Je compte sur les progrès de l’IA pour mes vieux jours car je n’ai ni la persévérance ni la patience pour partir dans un tel voyage au long cours. Et sans doute pas le talent non plus. J’avais théorisé la chose avec Maxime Chattam, fan comme moi de jeu de rôle. Il y avait les maîtres de jeu et les joueurs, ceux qui aiment raconter des histoires, imaginer des univers et ceux qui aiment qu’on leur raconte une histoire, qui recherchent la sensation unique de passer de l’autre côté du miroir. Lui, le maître de jeu, est devenu écrivain. Le joueur que j’étais est resté celui qui essaie de convaincre les gens qu’il faut absolument qu’on leur raconte cette histoire, que ça valait le coup.
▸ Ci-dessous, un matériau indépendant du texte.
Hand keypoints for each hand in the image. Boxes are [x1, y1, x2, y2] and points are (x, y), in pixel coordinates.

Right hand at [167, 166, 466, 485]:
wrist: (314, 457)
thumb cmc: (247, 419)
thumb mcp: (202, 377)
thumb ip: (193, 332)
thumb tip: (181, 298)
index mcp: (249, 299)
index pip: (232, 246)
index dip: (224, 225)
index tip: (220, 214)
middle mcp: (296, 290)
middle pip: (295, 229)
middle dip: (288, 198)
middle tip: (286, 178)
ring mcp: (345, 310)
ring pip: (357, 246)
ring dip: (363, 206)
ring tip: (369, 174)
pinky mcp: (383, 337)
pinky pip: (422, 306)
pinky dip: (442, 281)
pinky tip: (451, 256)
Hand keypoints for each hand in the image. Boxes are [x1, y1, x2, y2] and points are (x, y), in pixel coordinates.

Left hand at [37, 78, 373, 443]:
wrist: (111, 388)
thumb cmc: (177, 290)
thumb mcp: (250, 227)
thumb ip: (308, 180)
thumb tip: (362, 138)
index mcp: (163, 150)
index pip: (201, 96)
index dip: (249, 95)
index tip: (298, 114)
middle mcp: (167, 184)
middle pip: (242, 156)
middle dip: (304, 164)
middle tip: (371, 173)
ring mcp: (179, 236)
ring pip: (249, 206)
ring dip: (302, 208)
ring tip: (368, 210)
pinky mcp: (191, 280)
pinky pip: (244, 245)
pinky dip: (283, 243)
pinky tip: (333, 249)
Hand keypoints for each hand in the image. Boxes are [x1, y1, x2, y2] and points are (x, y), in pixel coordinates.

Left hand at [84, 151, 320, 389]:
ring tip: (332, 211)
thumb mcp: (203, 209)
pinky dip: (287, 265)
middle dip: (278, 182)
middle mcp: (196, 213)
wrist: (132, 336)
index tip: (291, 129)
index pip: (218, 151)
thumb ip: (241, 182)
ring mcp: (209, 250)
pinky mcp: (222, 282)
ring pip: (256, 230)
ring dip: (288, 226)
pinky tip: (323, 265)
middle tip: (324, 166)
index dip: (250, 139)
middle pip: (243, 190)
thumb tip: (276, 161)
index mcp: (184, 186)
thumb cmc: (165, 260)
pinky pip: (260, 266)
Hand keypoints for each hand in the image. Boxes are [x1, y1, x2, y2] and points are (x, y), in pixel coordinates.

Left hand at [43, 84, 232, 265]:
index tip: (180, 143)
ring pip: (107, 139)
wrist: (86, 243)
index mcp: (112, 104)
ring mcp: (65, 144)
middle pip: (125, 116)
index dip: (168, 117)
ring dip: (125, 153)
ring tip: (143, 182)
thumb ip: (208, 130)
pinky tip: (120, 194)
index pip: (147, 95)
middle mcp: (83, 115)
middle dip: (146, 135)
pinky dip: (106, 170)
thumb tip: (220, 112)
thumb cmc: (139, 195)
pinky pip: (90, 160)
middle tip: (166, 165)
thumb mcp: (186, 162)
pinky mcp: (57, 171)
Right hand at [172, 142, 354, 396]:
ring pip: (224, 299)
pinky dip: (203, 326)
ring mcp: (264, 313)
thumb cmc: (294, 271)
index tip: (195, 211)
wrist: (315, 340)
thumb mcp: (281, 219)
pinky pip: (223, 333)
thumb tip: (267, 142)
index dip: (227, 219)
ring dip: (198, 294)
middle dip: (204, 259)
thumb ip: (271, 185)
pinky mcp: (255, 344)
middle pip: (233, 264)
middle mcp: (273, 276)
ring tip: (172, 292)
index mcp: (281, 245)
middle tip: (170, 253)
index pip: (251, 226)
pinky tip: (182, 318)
Bon, après on a discuté du fait qu’on avait jamais fait mieux que la campagne des Masques de Nyarlathotep.

6. Existe-t-il un principe moral que vous vous interdisez de transgresser dans le cadre d’une critique ?

La moquerie facile, la méchanceté gratuite, les jugements a priori.

7. Identifiez-vous une spécificité de la génération de critiques à laquelle vous appartenez ?

Ma génération est celle des vidéoclubs et des bonus DVD, donc de la dissection plus que de l’analyse. De fait, j’ai l’impression que nous avons glorifié les “artisans bâtisseurs” comme Peter Jackson, James Cameron ou Ridley Scott au détriment des penseurs et des esthètes.